(Page-level text extractions)
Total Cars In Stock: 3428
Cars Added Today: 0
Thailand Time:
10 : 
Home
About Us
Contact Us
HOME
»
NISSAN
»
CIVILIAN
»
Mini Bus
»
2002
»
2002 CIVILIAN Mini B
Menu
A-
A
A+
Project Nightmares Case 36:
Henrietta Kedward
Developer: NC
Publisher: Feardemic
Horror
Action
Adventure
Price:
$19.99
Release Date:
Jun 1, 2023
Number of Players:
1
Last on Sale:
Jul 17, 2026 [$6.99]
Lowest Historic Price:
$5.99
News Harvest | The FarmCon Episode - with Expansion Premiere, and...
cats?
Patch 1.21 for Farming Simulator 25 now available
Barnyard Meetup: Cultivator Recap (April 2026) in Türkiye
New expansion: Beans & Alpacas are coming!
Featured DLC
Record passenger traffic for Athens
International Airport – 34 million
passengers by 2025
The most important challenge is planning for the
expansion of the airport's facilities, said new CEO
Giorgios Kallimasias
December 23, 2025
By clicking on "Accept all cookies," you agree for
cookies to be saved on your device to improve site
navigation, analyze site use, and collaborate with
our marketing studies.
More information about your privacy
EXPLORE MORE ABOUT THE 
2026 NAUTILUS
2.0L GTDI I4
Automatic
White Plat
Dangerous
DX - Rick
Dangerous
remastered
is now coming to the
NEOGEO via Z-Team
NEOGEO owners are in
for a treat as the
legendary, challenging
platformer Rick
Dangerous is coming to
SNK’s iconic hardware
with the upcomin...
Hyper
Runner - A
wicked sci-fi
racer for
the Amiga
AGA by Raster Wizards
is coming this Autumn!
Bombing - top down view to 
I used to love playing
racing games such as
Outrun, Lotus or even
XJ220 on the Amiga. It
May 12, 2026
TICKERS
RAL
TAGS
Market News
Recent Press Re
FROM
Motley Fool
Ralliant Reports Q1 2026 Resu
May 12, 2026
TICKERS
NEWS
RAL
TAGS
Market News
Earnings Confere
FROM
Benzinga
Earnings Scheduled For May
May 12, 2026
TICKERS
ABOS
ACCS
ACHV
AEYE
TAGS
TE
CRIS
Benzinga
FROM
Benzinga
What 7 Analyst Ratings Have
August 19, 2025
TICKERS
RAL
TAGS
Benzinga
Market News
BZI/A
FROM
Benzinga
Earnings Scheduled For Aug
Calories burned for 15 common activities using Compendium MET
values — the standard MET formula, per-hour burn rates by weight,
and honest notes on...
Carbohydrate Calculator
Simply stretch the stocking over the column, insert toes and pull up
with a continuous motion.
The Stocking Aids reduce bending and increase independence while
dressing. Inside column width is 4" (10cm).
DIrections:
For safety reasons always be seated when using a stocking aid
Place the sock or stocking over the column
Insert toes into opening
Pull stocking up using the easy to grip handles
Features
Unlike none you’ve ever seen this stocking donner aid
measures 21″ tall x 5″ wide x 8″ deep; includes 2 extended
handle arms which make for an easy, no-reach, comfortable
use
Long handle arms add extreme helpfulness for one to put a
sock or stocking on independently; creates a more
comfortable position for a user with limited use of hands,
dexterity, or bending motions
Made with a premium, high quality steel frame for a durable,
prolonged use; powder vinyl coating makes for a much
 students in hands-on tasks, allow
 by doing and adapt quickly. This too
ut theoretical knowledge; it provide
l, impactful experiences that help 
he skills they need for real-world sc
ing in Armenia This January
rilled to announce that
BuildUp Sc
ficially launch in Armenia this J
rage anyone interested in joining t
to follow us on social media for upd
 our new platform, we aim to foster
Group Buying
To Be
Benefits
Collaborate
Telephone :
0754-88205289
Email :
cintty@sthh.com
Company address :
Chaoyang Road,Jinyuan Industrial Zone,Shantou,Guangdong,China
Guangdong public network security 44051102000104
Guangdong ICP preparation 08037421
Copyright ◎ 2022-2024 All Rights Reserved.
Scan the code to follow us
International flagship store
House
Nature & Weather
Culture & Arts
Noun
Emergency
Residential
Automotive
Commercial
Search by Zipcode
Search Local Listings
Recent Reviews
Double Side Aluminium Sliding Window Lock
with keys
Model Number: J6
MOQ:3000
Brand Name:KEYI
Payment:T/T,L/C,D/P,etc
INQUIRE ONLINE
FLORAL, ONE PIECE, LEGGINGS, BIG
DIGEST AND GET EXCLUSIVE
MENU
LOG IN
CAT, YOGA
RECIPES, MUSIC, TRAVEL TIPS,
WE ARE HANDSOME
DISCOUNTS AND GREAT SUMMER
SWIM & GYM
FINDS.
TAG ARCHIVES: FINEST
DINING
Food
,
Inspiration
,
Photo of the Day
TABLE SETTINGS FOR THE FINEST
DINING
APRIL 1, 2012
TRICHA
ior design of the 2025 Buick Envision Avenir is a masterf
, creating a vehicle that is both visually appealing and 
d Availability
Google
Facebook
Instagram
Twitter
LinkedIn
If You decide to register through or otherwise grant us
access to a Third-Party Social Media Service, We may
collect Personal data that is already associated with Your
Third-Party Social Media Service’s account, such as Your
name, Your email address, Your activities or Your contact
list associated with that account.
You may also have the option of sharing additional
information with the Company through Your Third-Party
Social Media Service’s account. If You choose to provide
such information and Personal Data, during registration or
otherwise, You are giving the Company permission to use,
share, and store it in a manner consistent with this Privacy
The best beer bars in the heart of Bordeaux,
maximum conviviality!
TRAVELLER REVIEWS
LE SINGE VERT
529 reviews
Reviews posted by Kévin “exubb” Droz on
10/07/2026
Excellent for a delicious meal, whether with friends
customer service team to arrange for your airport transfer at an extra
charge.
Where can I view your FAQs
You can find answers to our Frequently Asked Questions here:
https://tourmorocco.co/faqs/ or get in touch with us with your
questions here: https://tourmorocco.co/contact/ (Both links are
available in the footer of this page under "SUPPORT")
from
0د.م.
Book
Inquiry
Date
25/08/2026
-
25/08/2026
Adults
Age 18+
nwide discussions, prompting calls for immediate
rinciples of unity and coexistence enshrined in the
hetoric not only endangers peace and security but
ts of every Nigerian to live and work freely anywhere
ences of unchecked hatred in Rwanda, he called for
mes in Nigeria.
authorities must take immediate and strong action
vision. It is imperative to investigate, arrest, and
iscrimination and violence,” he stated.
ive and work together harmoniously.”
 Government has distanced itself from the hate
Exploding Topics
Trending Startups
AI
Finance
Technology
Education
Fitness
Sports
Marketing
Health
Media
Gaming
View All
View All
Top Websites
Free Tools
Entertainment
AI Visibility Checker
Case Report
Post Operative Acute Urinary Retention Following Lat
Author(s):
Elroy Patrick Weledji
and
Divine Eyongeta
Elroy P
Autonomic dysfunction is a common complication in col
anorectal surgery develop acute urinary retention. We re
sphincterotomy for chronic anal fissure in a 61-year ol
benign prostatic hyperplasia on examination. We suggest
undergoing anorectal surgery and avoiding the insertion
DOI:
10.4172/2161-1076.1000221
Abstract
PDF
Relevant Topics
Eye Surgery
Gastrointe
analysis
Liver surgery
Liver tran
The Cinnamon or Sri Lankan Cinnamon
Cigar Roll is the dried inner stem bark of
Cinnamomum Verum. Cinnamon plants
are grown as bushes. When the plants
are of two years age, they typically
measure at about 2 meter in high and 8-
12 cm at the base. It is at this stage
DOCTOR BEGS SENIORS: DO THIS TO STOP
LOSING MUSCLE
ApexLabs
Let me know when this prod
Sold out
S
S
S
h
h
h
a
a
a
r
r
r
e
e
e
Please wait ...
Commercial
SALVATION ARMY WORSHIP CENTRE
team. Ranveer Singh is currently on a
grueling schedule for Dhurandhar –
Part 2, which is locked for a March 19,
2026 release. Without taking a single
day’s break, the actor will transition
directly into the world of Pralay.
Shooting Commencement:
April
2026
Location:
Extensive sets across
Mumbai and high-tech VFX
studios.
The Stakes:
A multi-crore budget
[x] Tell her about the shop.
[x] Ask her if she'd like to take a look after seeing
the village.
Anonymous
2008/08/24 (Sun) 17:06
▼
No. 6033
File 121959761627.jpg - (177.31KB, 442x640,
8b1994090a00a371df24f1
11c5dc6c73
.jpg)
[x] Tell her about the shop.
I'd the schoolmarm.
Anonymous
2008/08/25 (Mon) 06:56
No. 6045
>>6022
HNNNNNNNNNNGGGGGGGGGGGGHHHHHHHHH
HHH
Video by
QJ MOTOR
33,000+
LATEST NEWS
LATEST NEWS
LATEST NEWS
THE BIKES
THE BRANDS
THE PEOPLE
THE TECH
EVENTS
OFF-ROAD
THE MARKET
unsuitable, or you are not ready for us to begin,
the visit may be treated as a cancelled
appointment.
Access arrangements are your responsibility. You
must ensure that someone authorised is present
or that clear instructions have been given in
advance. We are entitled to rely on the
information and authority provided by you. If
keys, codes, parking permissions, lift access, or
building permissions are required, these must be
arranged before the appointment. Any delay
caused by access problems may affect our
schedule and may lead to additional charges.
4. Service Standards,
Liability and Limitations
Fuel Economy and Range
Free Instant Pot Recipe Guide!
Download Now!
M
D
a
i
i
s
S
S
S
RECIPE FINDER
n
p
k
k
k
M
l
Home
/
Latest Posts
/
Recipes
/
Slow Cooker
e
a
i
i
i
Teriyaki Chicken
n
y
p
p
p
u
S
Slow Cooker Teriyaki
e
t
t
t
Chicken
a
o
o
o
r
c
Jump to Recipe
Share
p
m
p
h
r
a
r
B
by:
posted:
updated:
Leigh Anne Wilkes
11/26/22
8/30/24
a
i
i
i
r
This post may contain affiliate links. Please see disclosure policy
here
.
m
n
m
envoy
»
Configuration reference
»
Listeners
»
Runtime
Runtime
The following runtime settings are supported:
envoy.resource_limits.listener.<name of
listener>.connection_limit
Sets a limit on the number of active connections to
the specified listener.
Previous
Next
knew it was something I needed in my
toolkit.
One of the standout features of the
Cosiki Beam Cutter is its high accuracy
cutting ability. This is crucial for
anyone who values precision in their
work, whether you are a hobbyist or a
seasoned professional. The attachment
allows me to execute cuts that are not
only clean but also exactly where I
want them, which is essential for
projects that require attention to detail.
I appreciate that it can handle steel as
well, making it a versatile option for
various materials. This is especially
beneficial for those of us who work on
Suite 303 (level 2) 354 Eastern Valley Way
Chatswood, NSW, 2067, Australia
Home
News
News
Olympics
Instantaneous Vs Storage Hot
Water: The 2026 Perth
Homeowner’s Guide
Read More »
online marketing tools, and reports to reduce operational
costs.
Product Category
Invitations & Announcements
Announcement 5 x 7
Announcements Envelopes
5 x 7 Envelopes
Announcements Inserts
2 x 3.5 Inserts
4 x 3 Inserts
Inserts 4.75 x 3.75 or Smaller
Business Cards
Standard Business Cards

● **Assigned task**: Copy exactly the line containing "Instantaneous Vs Storage Hot" and each line after it through the end of the records above.

● **Answer to this task**:
Instantaneous Vs Storage Hot
Water: The 2026 Perth
Homeowner’s Guide
Read More »
online marketing tools, and reports to reduce operational
costs.
Product Category
Invitations & Announcements
Announcement 5 x 7
Announcements Envelopes
5 x 7 Envelopes
Announcements Inserts
2 x 3.5 Inserts
4 x 3 Inserts
Inserts 4.75 x 3.75 or Smaller
Business Cards
Standard Business Cards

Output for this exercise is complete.